Most unusual portrayal by artist M. Granville Smith of women playing rugby football before a crowd in 1894. Puzzle (along with the two of us and leading American jigsaw puzzle expert, Anne Williams) was featured on PBS History Detectives in July 2003 exposing scene as a fantasy. Picture was centerfold in 1894 football issue of Truth, a risqué magazine designed to "titillate gentlemen" in the 1890s. Scenes depicting the "Gibson girl" (lovely women performing unusual, athletic, adventurous activities) form one of our most popular special collections. Cut along color lines.
Very unusual with double scenes from Ludovici’s Dickens coaching series: "D14 The Pickwickians Leave the Golden Cross for Rochester" (top), "D16 The Pickwickians Arrive at Eatanswill" (bottom). Scenes are based on Dickens' Pickwick Papers. Cut with 48 figure pieces. Only multiple Zag-Zaw of Ludovici’s Dickens coaching scenes known to exist. We collect all 16 of his scenes cut individually into puzzles by Parker Brothers and Raphael Tuck and displayed in the giant Full of the Dickens puzzle in this exhibit.

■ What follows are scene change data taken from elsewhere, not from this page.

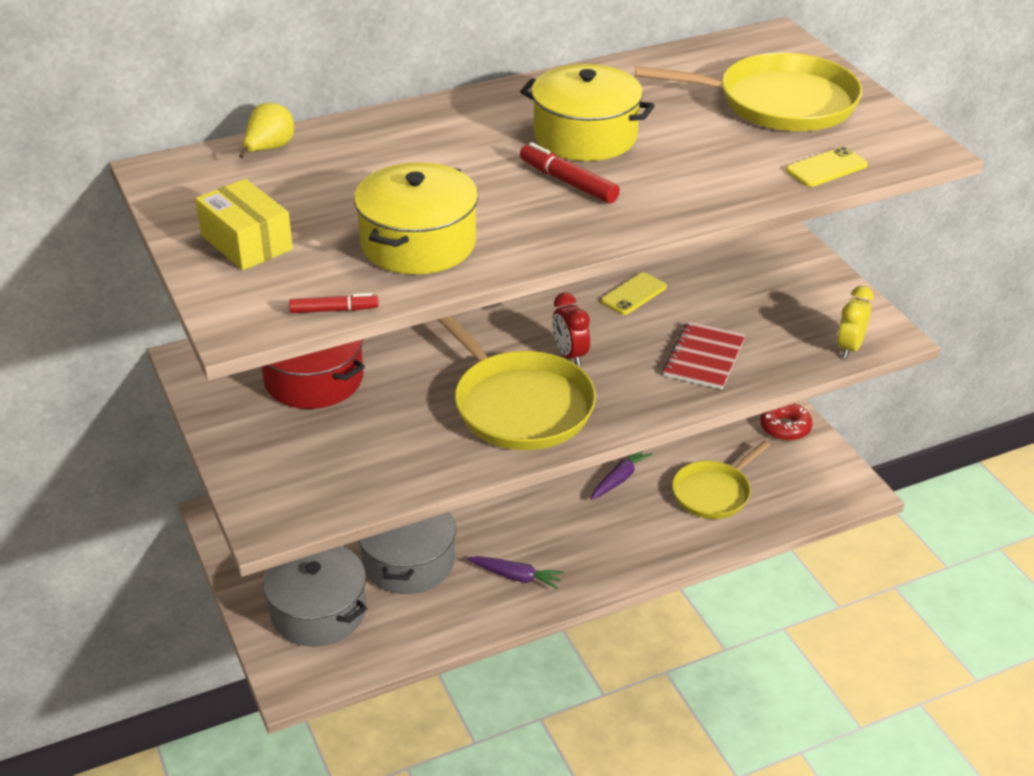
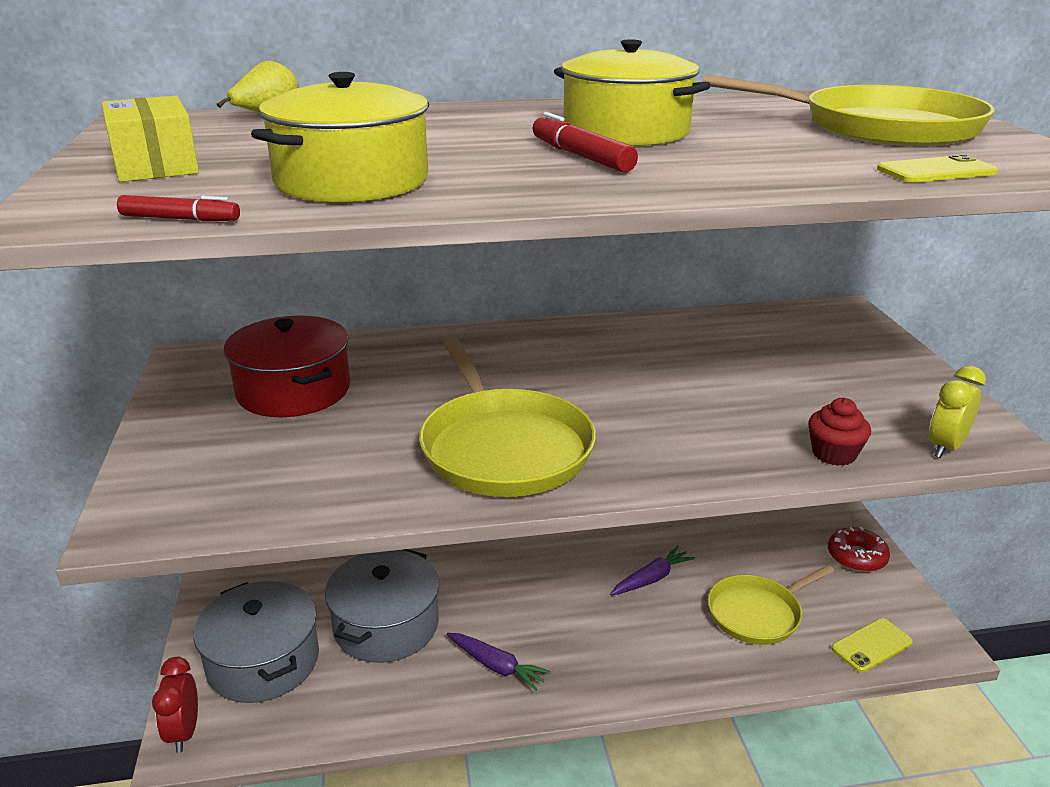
camera: 15 degrees right, 10 degrees down
red clock [552,292,590,366] -> red clock moved to [152,657,198,753]
yellow phone [601,272,667,315] -> yellow phone moved to [831,618,913,673]
red notebook [663,321,746,389] -> none
none -> red cupcake [808,398,871,466]

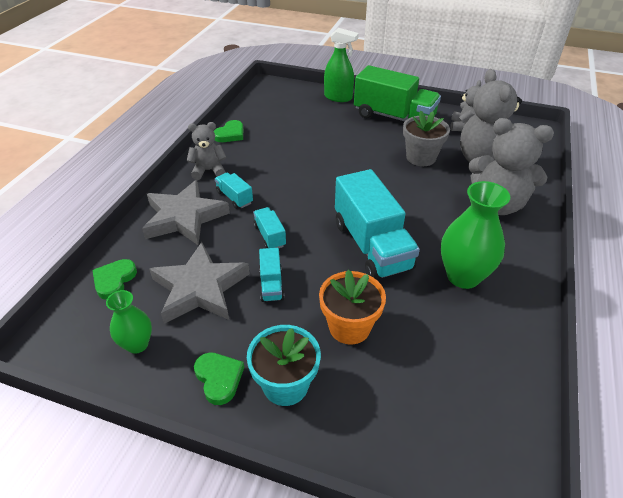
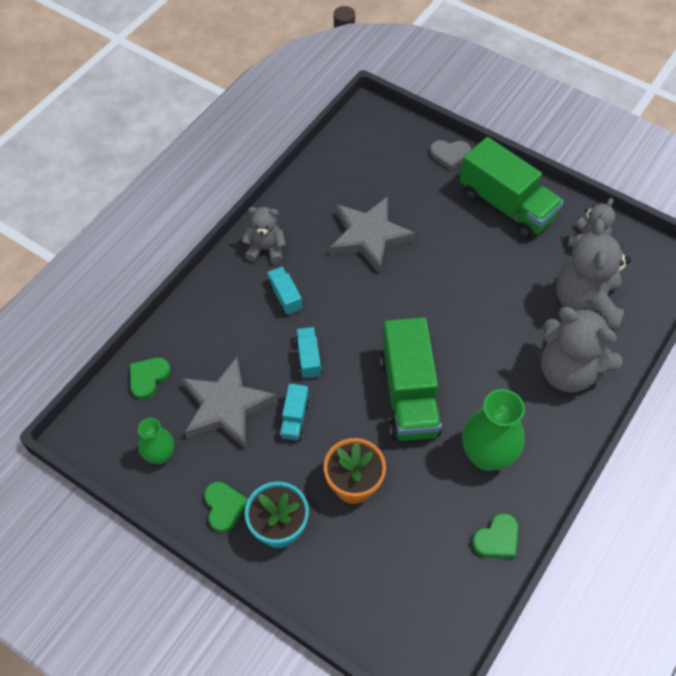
camera: 15 degrees right, 15 degrees up
grey star [142,180,230,245] -> grey star moved to [330,196,416,274]
green heart [214,120,243,142] -> green heart moved to [472,513,519,558]
green spray bottle [324,28,359,102] -> grey heart [430,140,471,170]
turquoise truck [335,169,420,280] -> green truck [380,317,442,441]
grey flower pot [403,111,450,166] -> none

Unknown artist has taken liberty with Shakespeare’s Othello to portray the evil Iago (instead of his wife, Emilia) stealing Desdemona’s handkerchief. Puzzle was part of the “Shakespeare in American Life” exhibition celebrating the 175th anniversary of the Folger Shakespeare Library in Washington, DC 2007. Someday soon, our collection of Shakespeare scene puzzles will go to the Folger.
Double cut so multiple pieces fit into 2 places, color line cut, altogether a dastardly puzzle! Artist is M. Malony. A big restoration job for Bob with 11 replacement pieces. The story from Greek mythology is: as condition to end the conflict between Athens and Crete, Athens had to pay a yearly tribute of 14 youths to be fed to the Minotaur which Minos, King of Crete, housed in a labyrinth on Crete. Athenian hero Theseus pledged to his father, Argeus, King of Athens, that he would kill the Minotaur and free his people from the wrath of Minos. Theseus went to Crete where Ariadne, daughter of King Minos, fell in love with him and gave Theseus a ball of silk thread to unwind through the endless maze of wandering paths in the labyrinth. Theseus slayed the Minotaur (he has just mortally wounded the beast), followed the thread out (note ball of thread in his hand) and set sail for Athens with Ariadne, freeing Athens from the yearly tribute.

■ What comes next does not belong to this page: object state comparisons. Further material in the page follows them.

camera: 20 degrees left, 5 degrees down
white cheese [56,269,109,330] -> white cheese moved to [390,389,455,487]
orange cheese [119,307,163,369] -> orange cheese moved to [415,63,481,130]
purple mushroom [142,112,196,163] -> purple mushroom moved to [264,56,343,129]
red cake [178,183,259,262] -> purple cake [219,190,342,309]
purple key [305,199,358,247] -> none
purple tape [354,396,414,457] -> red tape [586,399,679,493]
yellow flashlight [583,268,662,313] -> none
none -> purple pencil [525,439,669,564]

Wonderful sympathetic portrayal of an elderly Black couple, also by the artist Harry Roseland, suggesting he was “ahead of his time” with his view of Black people. Color line cut from solid wood.
Strong appeal of this scene by unknown artist makes a very special puzzle. Puzzle maker Clara Rawson had impeccable taste for artwork. Solid wood, cut extensively along color lines. This puzzle came with 7 “so-so” replacement pieces, replaced by me because the scene is so appealing. Can you find any?